The basic premise of the book is "the disasterous economic and political experiment that attempted to organize human behaviour around the dictates of the global marketplace have failed".  Instead of creating wealth for all as promised the global marketplace has created a "tiny global oligarchy which has amassed obscene wealth".  As a result of this situation there is a great deal of anger and unrest percolating below the surface, amongst ordinary citizens, which is one economic, political or natural disaster way from creating a level of unrest and instability sufficient to create the conditions for revolution.

He goes on to argue that the usual tools and mechanisms that can be used by ordinary people to keep the oligarchy in check, such as the courts and the government, have been completely co-opted to serve the new economic and political system of Corporatism and the oligarchy.  As well, he argues that this is not new and that it has been happening for most of the last century.

He spends much of the book pointing out different groups and movements that could have lead an effort to break the power of Corporatism who have been systematically broken by the courts, governments and a compliant mass media.  He points out that every movement from the Black Panthers to the Occupy Movement have been neutered so that they either disappear completely or become nothing more than a nuisance to the Corporatists.

He indicates that the only way to break the power of the Corporatists is revolution.  To replace one ruling class, that is steadily eroding our political and human rights, with another ruling class, which hopefully will restore those rights.  The author does admit that revolutions are a messy business and the replacement of the old order is not always better than the old order.  

Despite this the author does seem to be calling for just such a revolution.  

My thoughts is he is right an he is wrong.

Like alot of "radicals" who have called for revolution and the complete change in how humans organize themselves politically and economically Mr.
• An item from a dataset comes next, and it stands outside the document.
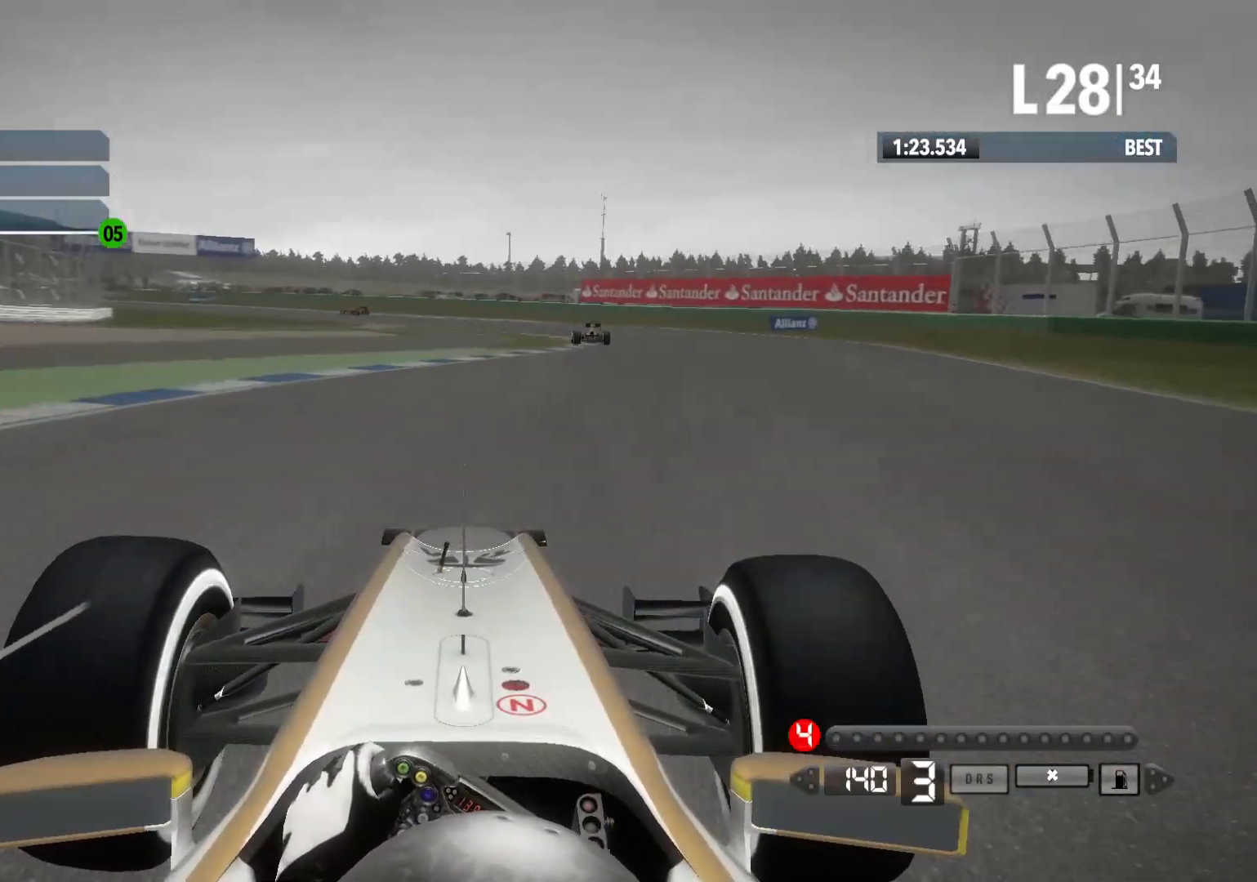
{"buttons": ["R2"], "left_stick": "center", "right_stick": "center", "events": [[417, "left_stick", "center"]]}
Hedges has identified the problems with the current system very well.  I cannot argue with his basic premise.  The current system certainly is broken, it has lead to a tremendous amount of inequality and it has demonstratively lead to great unrest in the Western industrialized world.

However, like all "radicals" past and present the solution to the problems they identify are not grounded in fact.  They do not take into account human nature and the reality of the situations that we find ourselves in.

The author points to several historial revolutions as examples of successful revolutions and he is correct.  However, what he seems to overlook in these examples is the revolutionaries had a ready made alternative to the status quo ready and waiting.  The French and American revolutions had Republicanism to replace absolute rule.  Lenin and Trotsky had their brand of Marxism to replace abolute rule and capitalism.  

Is there an alternative to Corporatism?  The simple answer is no.  Corporatism grew out of Capitalism and no historical revolution has ever caused a society to go backwards. Capitalism as envisioned by Adam Smith is as dead as Communism and neither one of them is coming back.  Without an alternative for revolutionaries to rally around successful revolutions are not possible.

A second barrier to revolution is the fact that the Western world is largely democratic with a long and deep democratic tradition.  All of the historial revolutions have seen the replacement of autocratic and despotic regimes with something else.  Most of the time that something else was not much better but at least one lead to democracy, which spread to the rest of the industrialized world.  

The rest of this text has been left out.